= INSTRUCTIONS FOR THE TASK =
Where does the word "feTurbulence" occur in the data below? Copy each line that holds it.

━━ INFORMATION PROVIDED ━━

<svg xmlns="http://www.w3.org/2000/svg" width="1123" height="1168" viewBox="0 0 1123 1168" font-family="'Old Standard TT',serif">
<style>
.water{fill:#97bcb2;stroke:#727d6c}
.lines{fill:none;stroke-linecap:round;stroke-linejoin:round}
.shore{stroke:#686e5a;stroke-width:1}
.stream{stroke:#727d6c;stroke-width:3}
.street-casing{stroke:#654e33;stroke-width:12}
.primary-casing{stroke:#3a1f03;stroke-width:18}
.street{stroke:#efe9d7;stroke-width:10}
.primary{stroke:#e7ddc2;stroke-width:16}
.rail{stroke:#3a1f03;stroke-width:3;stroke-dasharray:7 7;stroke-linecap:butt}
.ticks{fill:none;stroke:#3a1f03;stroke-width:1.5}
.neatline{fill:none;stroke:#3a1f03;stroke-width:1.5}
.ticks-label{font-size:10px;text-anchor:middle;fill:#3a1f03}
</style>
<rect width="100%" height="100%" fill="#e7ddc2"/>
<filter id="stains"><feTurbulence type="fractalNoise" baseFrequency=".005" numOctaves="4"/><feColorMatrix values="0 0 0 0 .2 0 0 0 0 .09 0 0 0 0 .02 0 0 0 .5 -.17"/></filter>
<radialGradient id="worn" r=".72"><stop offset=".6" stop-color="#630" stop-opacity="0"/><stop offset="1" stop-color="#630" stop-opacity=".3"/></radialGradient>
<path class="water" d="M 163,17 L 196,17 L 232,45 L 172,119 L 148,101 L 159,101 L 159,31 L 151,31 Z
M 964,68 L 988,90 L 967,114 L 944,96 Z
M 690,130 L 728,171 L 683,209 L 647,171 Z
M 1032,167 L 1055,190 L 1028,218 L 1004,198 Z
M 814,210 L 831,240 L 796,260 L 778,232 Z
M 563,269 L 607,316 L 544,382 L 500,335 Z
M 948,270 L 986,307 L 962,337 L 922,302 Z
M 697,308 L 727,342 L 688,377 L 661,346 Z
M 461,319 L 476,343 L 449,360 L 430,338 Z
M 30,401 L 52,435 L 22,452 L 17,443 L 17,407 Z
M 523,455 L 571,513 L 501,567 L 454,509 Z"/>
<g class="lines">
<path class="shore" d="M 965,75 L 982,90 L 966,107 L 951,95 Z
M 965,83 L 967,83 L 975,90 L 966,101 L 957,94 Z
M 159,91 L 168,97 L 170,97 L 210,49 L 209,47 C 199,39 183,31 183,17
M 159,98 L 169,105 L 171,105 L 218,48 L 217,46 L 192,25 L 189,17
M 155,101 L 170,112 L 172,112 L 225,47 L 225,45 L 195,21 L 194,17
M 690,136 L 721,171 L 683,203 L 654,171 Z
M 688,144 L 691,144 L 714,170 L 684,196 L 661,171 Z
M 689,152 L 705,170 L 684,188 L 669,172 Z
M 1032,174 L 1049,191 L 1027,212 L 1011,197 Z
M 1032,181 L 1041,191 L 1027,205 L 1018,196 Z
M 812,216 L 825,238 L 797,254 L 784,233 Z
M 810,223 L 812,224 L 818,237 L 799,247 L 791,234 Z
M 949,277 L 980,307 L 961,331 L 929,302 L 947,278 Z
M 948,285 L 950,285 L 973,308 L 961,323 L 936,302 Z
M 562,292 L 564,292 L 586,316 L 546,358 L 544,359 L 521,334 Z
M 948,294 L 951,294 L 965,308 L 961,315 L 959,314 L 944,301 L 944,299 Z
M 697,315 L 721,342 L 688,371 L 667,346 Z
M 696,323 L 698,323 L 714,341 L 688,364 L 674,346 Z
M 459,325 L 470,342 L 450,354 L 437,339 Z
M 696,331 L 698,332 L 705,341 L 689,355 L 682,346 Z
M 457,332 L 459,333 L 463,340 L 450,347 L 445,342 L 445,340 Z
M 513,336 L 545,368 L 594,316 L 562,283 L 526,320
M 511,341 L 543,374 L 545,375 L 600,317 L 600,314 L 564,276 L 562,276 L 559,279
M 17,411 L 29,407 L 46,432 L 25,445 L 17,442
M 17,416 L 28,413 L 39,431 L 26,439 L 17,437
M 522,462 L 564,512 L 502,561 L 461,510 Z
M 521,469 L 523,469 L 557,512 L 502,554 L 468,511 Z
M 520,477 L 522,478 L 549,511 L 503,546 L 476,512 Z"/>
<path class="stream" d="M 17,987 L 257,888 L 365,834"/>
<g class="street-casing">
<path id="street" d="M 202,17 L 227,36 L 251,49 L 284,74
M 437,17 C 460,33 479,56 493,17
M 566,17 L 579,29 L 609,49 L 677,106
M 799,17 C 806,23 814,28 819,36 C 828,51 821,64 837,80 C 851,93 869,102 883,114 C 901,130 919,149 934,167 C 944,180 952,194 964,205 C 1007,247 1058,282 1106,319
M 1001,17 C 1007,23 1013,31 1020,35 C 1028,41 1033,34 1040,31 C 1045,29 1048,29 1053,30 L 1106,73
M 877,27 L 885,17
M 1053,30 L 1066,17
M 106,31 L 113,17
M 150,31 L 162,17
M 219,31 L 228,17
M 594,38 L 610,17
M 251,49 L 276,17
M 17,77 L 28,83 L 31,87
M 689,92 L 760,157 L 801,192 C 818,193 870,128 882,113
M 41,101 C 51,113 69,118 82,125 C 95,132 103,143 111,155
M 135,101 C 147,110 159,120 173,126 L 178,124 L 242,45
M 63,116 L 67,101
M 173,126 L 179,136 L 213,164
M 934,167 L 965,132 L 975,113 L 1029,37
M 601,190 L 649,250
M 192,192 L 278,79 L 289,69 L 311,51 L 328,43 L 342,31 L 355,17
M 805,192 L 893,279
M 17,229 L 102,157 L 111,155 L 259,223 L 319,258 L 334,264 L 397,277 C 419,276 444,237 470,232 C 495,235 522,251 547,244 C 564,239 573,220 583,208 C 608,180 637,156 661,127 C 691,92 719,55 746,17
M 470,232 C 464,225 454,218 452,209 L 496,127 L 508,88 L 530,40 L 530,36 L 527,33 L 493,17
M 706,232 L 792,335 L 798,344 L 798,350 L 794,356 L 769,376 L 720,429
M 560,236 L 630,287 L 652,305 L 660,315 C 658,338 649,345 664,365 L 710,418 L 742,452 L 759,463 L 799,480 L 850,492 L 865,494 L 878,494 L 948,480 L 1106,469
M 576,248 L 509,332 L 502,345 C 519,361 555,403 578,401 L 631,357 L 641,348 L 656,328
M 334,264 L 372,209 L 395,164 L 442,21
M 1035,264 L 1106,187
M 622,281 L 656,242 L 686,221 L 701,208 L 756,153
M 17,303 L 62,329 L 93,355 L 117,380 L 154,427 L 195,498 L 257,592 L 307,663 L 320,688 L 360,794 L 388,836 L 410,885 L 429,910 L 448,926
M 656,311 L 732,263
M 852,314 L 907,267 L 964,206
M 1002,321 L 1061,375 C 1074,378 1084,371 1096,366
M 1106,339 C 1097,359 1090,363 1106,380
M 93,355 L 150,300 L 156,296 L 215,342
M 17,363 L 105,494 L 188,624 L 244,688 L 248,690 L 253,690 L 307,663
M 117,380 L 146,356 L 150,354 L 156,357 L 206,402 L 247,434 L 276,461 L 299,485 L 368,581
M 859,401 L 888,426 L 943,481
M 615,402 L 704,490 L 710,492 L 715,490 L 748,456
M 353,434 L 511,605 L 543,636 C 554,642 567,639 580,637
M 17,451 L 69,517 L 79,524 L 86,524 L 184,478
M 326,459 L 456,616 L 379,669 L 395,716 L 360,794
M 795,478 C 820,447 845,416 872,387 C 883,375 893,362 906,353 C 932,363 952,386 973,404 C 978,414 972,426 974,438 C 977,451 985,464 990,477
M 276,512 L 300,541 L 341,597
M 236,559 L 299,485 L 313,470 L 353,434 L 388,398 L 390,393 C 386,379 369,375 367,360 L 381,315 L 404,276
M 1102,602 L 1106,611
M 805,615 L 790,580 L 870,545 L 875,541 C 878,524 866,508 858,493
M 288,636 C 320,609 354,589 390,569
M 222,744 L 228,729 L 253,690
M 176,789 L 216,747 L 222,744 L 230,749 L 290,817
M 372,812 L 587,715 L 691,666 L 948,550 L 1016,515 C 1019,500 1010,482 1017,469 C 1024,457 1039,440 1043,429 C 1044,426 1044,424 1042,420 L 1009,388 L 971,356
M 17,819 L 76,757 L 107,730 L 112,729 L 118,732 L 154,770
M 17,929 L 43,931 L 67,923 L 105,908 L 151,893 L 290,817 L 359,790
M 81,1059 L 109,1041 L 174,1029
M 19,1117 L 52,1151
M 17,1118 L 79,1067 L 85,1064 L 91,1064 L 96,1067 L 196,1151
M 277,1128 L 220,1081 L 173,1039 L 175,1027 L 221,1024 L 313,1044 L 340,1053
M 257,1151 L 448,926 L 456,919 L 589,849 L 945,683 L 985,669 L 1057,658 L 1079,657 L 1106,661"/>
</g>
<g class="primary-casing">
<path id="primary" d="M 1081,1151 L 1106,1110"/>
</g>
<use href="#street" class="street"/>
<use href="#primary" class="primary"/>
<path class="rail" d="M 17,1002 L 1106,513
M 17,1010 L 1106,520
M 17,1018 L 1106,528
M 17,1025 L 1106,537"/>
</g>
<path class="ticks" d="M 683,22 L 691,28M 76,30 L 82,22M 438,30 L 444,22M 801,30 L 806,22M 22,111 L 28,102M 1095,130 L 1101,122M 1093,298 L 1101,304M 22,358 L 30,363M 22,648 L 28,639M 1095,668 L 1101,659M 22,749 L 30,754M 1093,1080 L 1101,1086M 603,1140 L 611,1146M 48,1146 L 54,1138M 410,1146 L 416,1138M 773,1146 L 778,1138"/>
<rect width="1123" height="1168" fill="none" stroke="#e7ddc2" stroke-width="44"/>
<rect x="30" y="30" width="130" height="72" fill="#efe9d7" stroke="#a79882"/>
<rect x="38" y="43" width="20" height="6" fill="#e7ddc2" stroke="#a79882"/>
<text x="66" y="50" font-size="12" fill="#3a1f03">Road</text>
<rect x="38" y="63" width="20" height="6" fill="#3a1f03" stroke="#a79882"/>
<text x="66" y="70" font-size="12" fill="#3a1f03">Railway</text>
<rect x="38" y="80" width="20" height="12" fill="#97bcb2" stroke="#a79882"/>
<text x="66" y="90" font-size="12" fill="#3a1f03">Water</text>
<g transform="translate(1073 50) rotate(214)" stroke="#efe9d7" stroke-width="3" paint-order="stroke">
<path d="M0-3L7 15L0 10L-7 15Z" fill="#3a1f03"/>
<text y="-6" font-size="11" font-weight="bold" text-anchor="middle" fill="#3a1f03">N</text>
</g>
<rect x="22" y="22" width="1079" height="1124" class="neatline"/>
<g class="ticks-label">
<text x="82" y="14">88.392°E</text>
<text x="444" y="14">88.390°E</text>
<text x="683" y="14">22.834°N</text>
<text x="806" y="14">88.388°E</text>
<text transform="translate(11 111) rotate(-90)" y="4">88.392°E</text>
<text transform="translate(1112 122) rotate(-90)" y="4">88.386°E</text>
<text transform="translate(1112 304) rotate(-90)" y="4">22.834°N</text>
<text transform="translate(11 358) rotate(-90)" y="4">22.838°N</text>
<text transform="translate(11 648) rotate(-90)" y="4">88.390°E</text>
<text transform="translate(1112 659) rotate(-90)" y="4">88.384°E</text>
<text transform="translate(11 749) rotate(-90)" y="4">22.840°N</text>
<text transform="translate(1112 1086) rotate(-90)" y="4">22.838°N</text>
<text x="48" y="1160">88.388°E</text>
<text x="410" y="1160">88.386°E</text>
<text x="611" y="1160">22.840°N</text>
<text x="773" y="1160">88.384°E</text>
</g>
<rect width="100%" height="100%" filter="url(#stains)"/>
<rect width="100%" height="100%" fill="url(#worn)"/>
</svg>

━━━
━━ INFORMATION PROVIDED ━━

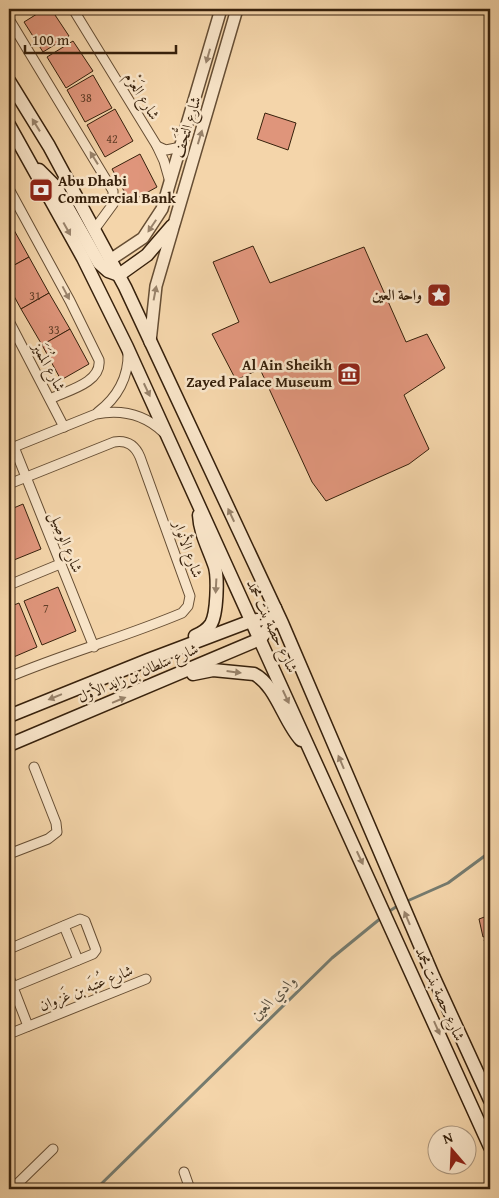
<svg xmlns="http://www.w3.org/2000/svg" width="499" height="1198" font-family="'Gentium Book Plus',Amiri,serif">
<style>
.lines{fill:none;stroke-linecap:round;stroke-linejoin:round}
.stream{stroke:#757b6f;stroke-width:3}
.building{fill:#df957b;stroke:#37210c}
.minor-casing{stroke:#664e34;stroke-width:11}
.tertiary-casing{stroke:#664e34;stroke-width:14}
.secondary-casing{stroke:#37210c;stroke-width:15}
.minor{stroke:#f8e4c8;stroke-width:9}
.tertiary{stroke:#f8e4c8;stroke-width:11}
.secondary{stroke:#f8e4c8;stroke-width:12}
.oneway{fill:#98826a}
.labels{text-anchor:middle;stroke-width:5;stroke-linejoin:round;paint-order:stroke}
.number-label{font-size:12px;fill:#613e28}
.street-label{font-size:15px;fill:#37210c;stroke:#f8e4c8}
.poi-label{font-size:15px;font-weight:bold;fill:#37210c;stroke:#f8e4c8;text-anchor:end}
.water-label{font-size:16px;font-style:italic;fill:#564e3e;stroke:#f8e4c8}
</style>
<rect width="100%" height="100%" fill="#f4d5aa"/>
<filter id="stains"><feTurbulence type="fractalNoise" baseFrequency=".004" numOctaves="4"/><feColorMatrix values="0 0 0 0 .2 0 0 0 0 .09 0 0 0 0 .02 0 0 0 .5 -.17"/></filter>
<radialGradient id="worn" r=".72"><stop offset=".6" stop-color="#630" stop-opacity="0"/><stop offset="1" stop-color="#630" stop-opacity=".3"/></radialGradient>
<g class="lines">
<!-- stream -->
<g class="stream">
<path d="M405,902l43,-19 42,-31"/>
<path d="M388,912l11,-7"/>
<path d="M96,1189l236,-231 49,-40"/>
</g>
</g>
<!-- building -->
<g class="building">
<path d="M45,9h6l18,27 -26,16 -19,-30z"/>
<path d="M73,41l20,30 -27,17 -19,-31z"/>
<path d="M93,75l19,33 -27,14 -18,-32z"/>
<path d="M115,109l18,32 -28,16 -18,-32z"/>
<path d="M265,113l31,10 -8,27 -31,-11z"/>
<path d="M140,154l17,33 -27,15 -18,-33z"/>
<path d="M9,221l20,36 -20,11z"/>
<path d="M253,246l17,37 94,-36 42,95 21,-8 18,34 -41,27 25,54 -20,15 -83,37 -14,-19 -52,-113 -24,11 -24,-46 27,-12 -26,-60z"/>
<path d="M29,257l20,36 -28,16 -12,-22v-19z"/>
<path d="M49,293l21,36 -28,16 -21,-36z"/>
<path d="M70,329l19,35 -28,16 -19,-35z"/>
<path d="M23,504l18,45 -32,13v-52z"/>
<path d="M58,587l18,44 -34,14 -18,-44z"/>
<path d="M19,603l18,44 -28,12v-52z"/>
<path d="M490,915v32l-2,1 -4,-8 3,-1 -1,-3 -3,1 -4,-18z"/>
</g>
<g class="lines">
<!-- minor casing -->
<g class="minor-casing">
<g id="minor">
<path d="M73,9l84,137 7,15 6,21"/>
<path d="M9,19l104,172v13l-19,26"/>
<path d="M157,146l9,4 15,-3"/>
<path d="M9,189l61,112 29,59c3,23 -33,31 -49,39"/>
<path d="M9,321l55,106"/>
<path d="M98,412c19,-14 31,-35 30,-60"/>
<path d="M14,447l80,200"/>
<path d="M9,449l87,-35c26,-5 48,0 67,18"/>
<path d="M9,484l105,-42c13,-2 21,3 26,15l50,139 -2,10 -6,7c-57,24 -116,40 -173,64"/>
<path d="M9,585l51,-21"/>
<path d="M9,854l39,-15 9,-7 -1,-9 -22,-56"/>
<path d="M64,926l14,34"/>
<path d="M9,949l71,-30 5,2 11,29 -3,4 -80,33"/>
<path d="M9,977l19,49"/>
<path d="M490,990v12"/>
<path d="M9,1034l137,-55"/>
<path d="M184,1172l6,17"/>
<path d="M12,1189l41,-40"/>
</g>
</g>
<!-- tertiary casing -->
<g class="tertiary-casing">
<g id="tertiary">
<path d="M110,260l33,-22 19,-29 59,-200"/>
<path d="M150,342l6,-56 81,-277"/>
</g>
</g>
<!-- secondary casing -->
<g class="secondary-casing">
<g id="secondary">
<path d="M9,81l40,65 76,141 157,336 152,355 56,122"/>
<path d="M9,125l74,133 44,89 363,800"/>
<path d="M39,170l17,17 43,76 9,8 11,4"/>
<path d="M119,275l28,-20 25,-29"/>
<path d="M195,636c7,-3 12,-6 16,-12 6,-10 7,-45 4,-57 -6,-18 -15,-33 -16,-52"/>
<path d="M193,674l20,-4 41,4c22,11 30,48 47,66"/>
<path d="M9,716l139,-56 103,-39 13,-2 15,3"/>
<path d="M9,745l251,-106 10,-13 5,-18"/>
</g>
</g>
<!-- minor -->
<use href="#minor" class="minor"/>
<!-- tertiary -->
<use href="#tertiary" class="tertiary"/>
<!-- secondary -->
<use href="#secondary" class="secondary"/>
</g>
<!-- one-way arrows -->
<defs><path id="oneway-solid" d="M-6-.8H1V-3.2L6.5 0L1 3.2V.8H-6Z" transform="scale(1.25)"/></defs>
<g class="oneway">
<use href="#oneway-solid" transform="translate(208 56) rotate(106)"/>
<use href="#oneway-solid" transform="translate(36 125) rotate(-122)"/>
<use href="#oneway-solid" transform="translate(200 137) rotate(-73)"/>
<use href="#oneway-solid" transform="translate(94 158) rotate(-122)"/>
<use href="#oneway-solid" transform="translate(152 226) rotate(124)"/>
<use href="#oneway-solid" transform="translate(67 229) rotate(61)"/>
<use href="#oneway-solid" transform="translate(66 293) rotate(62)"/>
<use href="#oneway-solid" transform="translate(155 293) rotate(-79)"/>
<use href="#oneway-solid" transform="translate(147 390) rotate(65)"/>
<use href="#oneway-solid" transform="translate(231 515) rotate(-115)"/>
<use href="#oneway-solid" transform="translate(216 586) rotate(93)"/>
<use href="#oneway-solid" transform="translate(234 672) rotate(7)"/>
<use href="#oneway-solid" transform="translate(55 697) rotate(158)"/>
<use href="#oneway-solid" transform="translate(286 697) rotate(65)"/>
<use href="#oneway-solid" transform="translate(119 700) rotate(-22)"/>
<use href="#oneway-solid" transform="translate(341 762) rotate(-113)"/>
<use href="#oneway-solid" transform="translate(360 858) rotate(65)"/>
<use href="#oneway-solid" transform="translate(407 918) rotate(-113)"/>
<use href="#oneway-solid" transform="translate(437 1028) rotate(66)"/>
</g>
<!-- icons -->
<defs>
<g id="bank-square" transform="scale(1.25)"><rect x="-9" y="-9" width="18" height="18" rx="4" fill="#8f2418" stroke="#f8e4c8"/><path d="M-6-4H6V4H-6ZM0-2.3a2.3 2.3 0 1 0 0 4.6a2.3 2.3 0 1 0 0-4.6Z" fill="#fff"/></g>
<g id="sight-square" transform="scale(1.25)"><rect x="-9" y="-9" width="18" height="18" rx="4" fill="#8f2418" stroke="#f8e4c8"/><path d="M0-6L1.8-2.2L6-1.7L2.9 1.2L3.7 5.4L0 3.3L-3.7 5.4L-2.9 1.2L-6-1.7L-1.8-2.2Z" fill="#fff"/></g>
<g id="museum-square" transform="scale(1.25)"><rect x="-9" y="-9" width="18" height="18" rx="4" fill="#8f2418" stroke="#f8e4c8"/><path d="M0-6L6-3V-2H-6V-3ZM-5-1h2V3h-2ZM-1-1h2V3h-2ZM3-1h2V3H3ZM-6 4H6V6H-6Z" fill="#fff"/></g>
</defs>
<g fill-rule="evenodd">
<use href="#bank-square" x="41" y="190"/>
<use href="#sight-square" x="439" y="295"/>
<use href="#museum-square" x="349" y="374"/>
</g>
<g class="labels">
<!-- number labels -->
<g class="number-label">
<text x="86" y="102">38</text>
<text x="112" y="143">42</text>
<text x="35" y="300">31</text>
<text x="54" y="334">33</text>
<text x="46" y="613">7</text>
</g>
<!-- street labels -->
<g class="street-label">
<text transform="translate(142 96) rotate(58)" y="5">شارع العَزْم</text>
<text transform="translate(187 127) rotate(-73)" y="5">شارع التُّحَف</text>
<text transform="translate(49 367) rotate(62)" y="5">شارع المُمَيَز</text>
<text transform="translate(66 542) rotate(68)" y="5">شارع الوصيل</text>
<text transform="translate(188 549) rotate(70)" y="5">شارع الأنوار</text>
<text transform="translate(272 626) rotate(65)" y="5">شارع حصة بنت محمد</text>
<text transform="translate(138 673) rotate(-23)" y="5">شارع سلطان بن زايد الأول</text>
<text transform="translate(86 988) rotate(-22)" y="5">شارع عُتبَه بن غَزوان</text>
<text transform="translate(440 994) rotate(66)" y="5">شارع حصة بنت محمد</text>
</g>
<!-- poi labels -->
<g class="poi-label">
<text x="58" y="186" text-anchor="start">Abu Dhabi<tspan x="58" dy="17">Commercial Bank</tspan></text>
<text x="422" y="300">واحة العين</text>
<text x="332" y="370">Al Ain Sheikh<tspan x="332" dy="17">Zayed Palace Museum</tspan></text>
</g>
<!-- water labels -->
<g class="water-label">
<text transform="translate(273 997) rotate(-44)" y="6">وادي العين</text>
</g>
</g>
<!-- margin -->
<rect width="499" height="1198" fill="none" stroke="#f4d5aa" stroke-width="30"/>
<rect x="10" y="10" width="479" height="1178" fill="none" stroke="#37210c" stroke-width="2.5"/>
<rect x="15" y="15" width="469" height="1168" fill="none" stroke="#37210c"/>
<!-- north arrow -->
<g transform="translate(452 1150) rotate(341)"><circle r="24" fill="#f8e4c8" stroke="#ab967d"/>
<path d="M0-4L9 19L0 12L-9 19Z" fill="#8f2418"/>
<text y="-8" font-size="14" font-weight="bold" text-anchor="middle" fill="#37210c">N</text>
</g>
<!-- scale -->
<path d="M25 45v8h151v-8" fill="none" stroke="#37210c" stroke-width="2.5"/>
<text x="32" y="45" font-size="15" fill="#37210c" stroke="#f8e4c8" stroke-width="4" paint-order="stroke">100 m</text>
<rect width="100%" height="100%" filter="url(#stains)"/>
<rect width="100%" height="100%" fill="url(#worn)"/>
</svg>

━━━

= RESULT BELOW =
<filter id="stains"><feTurbulence type="fractalNoise" baseFrequency=".005" numOctaves="4"/><feColorMatrix values="0 0 0 0 .2 0 0 0 0 .09 0 0 0 0 .02 0 0 0 .5 -.17"/></filter>
<filter id="stains"><feTurbulence type="fractalNoise" baseFrequency=".004" numOctaves="4"/><feColorMatrix values="0 0 0 0 .2 0 0 0 0 .09 0 0 0 0 .02 0 0 0 .5 -.17"/></filter>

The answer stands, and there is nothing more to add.